Figure 7. Process of sampling to measure Brix degrees: (a) perforation of the cocoa pod with a drill, (b) placement of the sample in a handheld spectrometer, (c) reading of the Brix degree measurement, and (d) measurement recording.

3.3. Data Annotation

The tool used for labeling images was CVAT (Computer Vision Annotation Tool) [16], which allows for different techniques. The technique used for this work was polygon labeling to obtain a semantic segmentation of the classes (Figure 8).

Figure 8. Examples of labeling of cocoa pods with CVAT.

The dataset contains labels in two alternative formats: (1) COCO 1.0, which has files in the format (*.json) for detection using bounding boxes and polygons, and (2) segmentation mask 1.1, which contains separate folders for semantic segmentation and instance segmentation. Examples of these masks can be seen in Figure 9 and Figure 10.

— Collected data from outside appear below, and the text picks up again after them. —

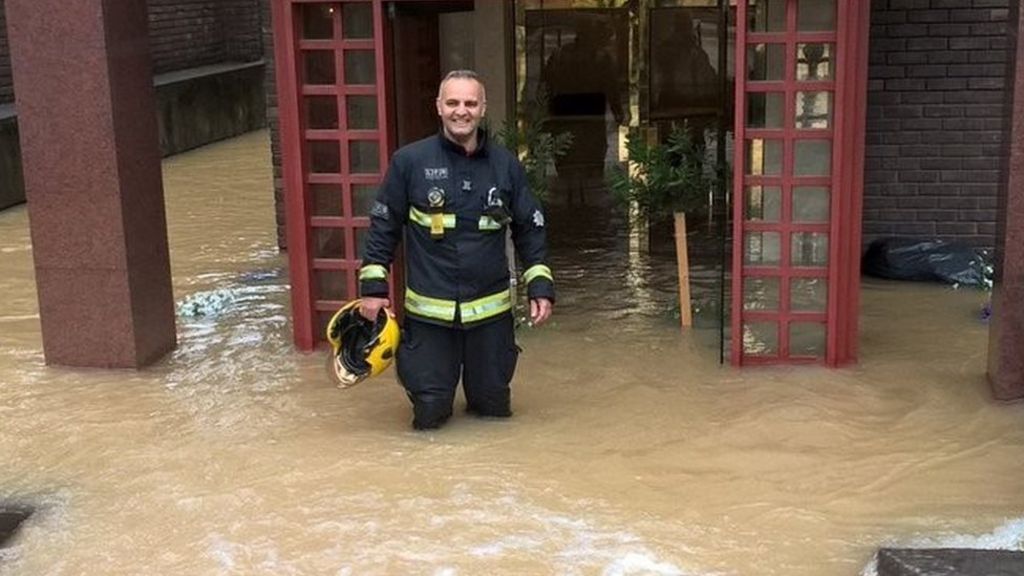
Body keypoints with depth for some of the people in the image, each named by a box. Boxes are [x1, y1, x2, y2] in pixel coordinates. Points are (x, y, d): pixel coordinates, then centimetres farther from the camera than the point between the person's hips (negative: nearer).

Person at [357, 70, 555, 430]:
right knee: (429, 415, 3)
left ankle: (481, 391, 45)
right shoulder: (410, 161, -6)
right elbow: (383, 226, 1)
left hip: (491, 310, 2)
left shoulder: (506, 165, 1)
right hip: (428, 312, -2)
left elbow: (530, 229, 8)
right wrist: (373, 286, -2)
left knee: (494, 407, 11)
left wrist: (541, 288, 2)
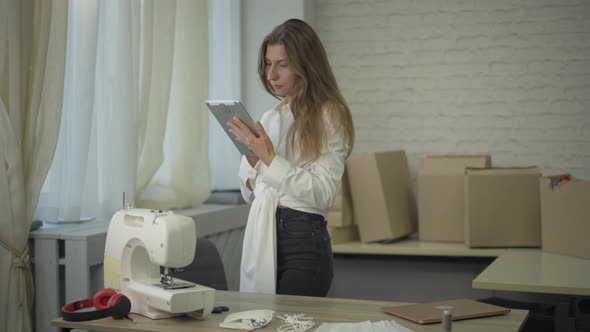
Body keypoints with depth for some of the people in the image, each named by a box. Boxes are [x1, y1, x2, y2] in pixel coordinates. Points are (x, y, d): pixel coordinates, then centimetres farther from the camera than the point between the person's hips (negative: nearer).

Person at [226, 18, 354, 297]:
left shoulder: (328, 116, -5)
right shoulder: (270, 118, 12)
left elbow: (323, 192, -14)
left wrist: (269, 159, -18)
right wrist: (252, 157, -1)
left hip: (303, 239, -6)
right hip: (261, 237, 6)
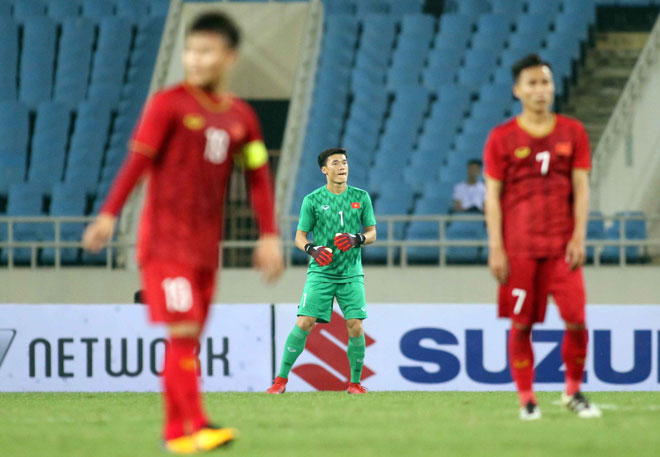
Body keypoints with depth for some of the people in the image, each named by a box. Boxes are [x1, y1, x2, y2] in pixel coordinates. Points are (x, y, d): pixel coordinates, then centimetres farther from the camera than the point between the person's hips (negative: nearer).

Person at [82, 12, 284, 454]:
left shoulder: (241, 116, 10)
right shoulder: (168, 104, -4)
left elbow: (259, 177, 12)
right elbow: (137, 160, -9)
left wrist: (270, 236, 6)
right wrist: (109, 215, -16)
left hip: (206, 244, 5)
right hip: (164, 239, -5)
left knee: (188, 340, 7)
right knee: (183, 331, -13)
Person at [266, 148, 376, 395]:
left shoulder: (360, 197, 7)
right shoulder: (312, 200, 2)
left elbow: (372, 233, 12)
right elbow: (299, 236, 6)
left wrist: (357, 239, -10)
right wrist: (312, 249, -15)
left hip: (351, 274, 2)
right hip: (321, 272, -1)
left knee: (355, 326, -8)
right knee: (304, 323, -11)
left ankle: (355, 382, 8)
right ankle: (281, 379, -3)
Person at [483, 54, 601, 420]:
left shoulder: (572, 133, 8)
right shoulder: (502, 138, 3)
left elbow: (581, 188, 7)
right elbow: (493, 195, 2)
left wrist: (578, 237, -3)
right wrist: (496, 248, -5)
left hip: (562, 245, 1)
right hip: (519, 246, -1)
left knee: (576, 320, -7)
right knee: (521, 324, -1)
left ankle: (573, 391, 13)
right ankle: (526, 399, 9)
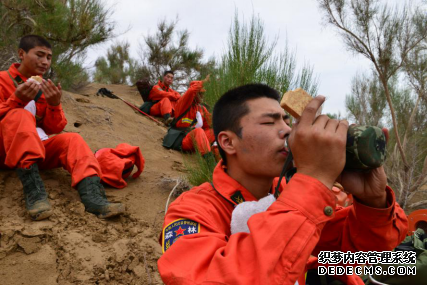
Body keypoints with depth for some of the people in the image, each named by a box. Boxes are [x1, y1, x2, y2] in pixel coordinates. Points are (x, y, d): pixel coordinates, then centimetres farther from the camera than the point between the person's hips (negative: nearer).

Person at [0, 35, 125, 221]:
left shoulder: (45, 88, 13)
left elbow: (54, 129, 7)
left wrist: (54, 105, -12)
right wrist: (16, 100, -24)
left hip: (36, 148, 5)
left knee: (72, 139, -19)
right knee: (21, 115, -31)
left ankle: (92, 196, -46)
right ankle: (33, 191, -45)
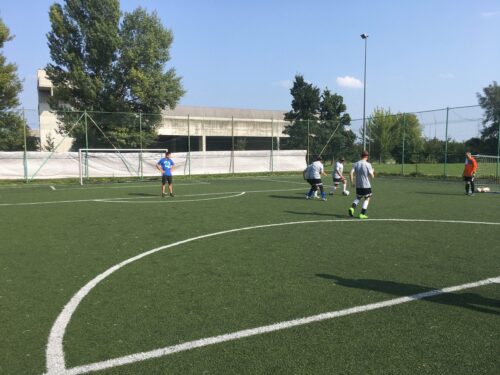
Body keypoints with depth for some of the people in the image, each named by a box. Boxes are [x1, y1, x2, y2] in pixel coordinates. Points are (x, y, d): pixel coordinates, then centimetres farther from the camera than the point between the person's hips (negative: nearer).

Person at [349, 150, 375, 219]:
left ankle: (352, 208, -4)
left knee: (358, 198, 21)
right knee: (367, 199, 11)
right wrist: (373, 171, 10)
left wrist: (352, 182, 3)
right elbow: (372, 176, -11)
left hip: (358, 185, 4)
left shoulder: (356, 164, 1)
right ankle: (362, 214, 6)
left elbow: (351, 174, -6)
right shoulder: (368, 164, -10)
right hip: (366, 186, -4)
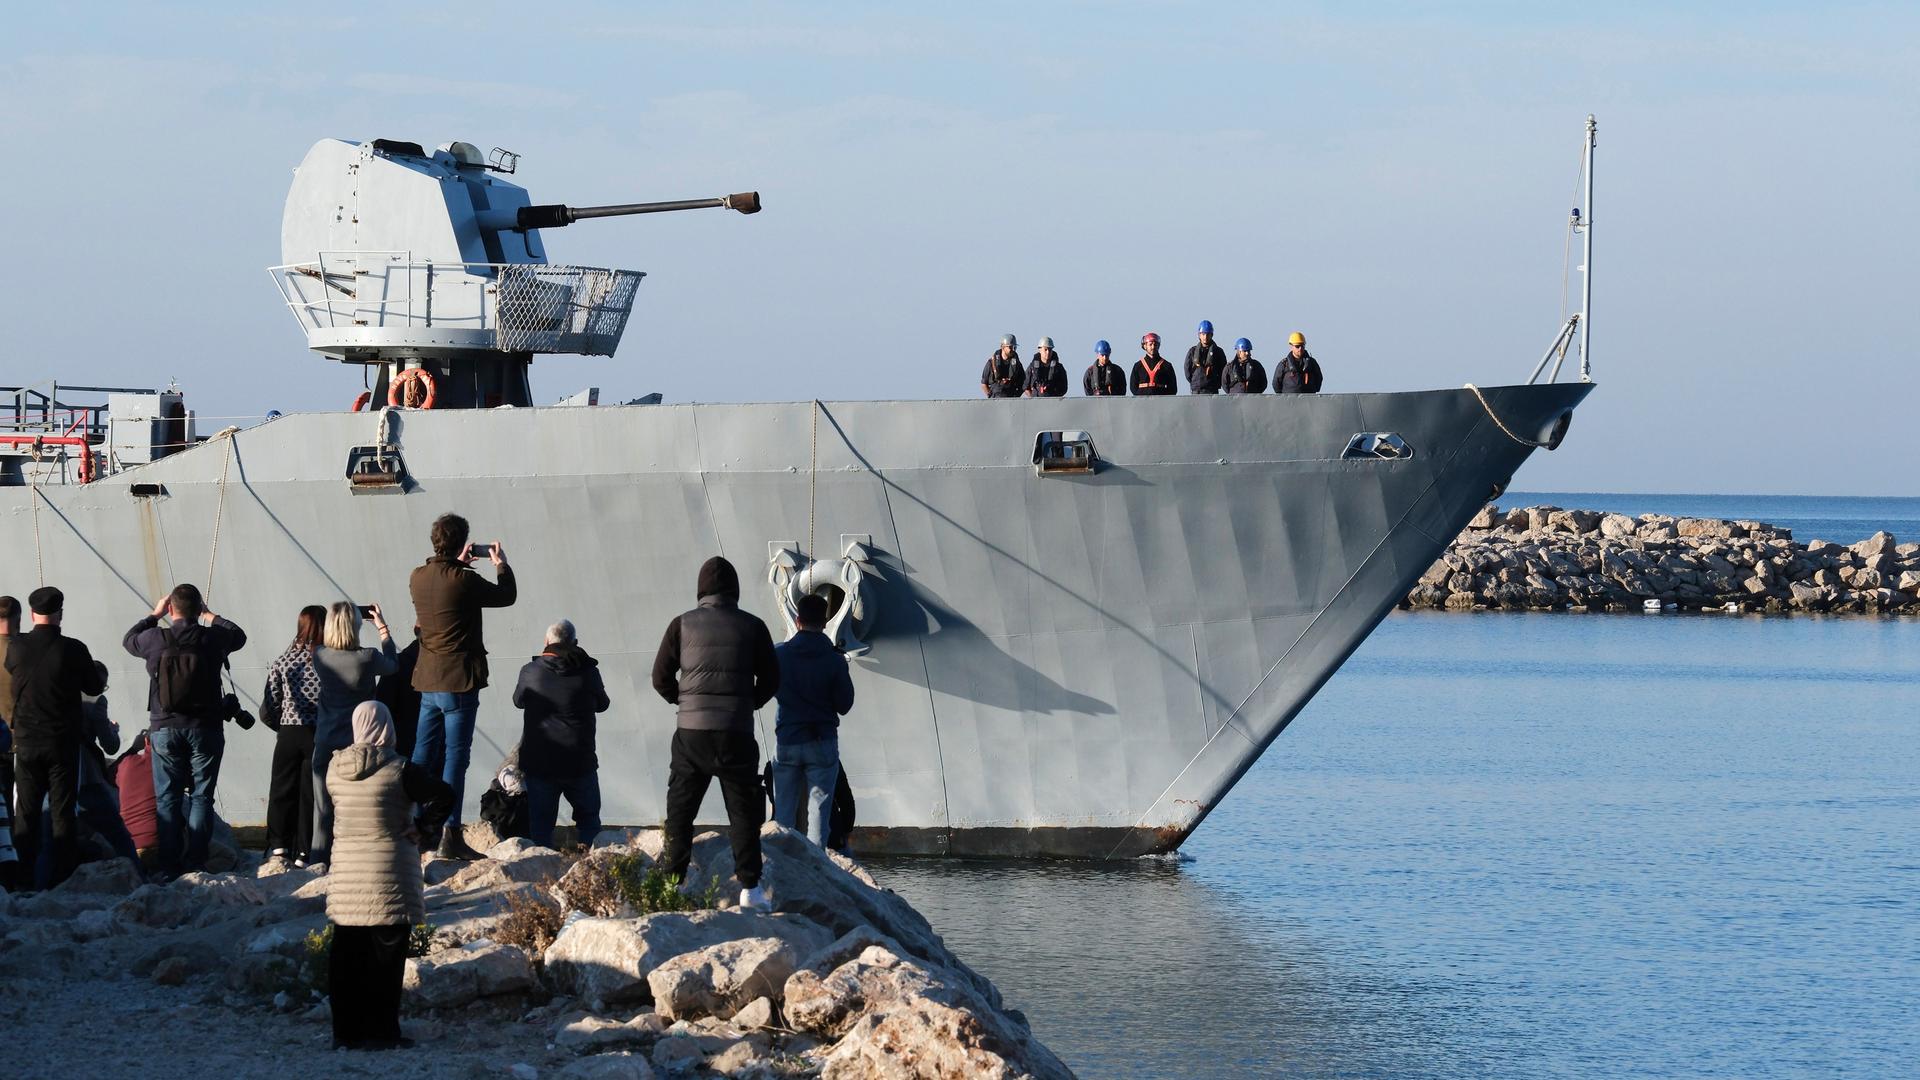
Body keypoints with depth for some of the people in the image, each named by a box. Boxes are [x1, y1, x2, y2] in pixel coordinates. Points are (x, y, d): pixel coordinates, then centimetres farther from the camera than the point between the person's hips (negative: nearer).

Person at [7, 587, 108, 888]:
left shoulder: (16, 648, -7)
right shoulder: (73, 649, -13)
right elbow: (94, 687, 0)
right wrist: (101, 677, 23)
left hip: (26, 739, 2)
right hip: (63, 740, -2)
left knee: (26, 809, 9)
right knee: (62, 808, 3)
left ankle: (24, 874, 8)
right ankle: (63, 872, 1)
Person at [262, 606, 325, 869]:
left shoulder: (283, 662, 2)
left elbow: (268, 711, 2)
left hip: (289, 735, 1)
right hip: (320, 736, -1)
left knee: (282, 791, 8)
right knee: (310, 794, 4)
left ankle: (278, 847, -5)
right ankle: (303, 853, 3)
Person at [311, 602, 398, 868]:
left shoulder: (320, 657, -7)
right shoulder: (368, 658, -14)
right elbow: (392, 664, 7)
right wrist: (383, 628, 15)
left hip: (325, 743, 2)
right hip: (358, 743, -2)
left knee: (323, 806, 9)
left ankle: (318, 861, 10)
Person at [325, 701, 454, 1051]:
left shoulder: (335, 769, 2)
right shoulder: (398, 770, -13)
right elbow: (444, 796, -18)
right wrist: (424, 829, -5)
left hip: (345, 869, 5)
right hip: (389, 875, -5)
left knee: (346, 956, 10)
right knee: (386, 956, 1)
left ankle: (346, 1031, 14)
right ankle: (381, 1032, 1)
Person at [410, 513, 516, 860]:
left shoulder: (418, 577, 4)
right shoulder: (464, 580, -15)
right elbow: (506, 596, -1)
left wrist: (460, 564, 32)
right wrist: (501, 564, 16)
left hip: (428, 681, 6)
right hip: (459, 681, -6)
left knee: (423, 755, 13)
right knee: (454, 756, -5)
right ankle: (451, 836, -8)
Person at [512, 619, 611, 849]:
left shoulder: (530, 672, -5)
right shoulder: (588, 672, -7)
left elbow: (518, 701, 14)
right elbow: (602, 704, 10)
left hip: (538, 762, 1)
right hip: (579, 762, -1)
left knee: (540, 822, 9)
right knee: (588, 819, 15)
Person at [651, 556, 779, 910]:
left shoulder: (683, 624, 1)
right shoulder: (752, 627, 1)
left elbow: (661, 678, 2)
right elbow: (771, 679, 5)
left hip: (691, 732, 0)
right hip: (736, 732, 0)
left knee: (680, 811, 9)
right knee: (744, 812, 6)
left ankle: (671, 882, 5)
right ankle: (750, 887, 1)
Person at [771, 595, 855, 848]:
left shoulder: (779, 654, -4)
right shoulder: (834, 660, -8)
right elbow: (844, 705, -3)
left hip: (786, 740, 1)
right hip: (822, 742, -1)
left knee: (784, 811, 8)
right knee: (819, 810, 2)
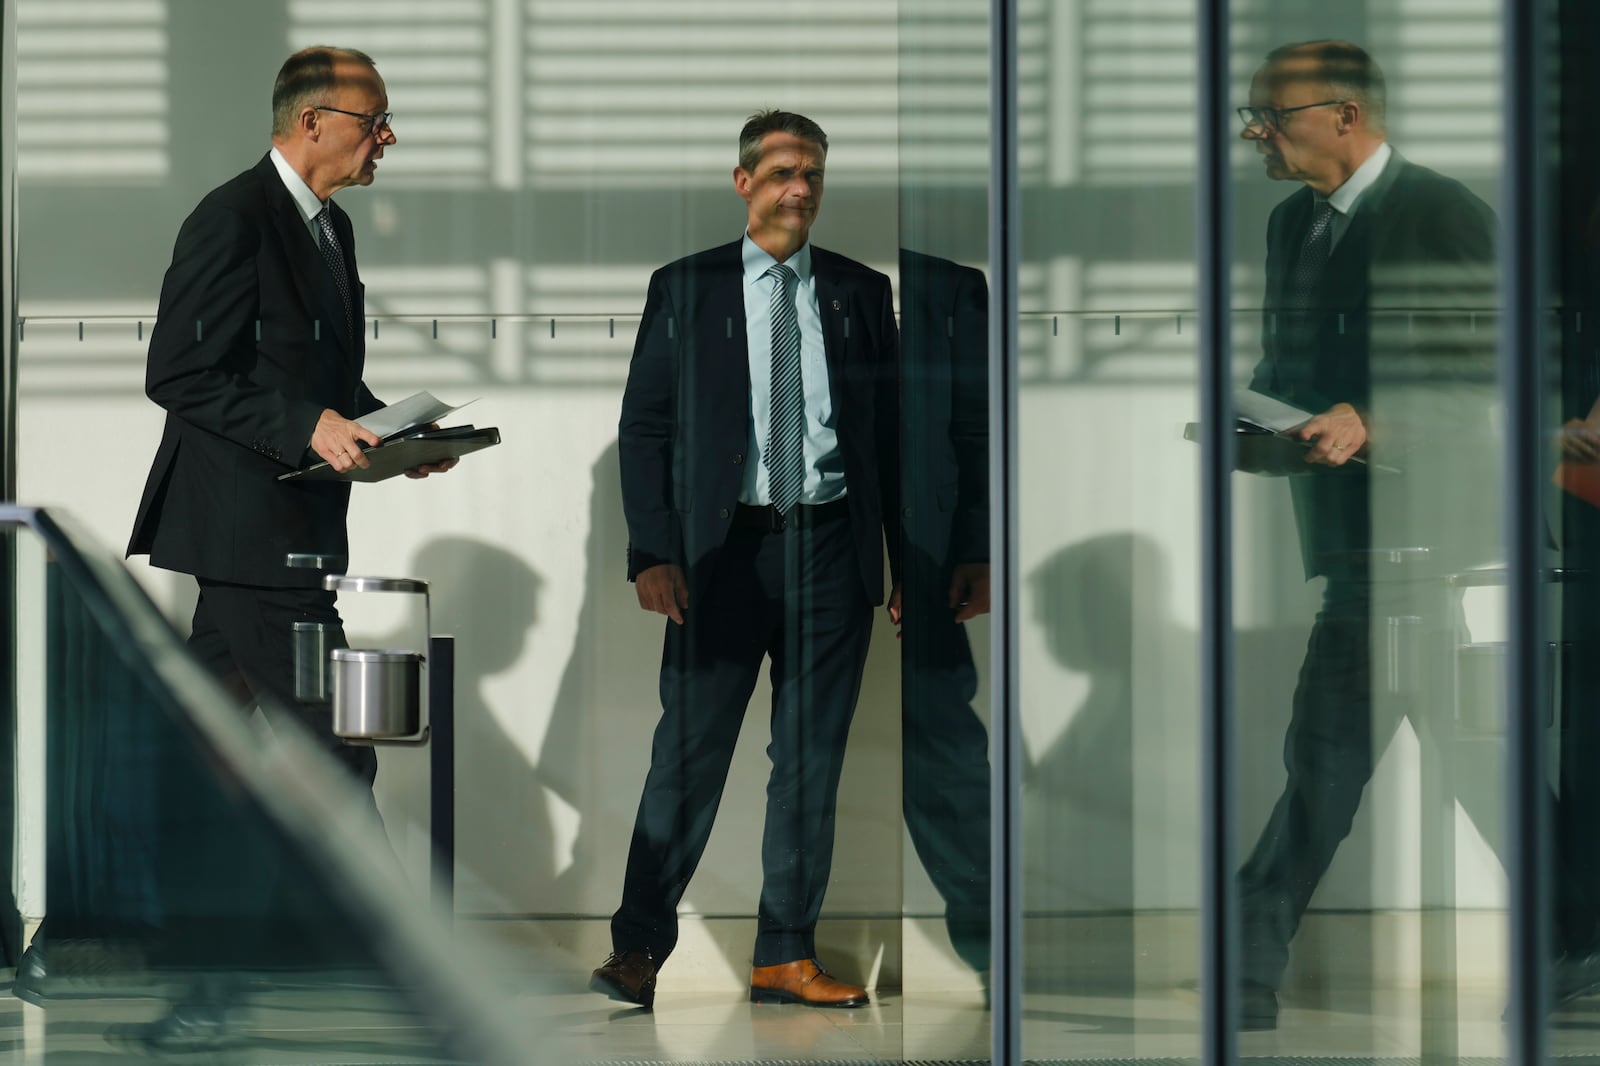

Figure 9. Examples of masks for semantic segmentation: (a) C1; (b) C2; (c) C3; (d) C4.

Figure 10. Example of masks for instance segmentation: Class 1.

4. Limitations

The RipSetCocoaCNCH12 dataset does not include classes of cocoa pods to discard. In future work, diseases and rotten pods may be included. Additionally, more data should be collected on other different cocoa varieties.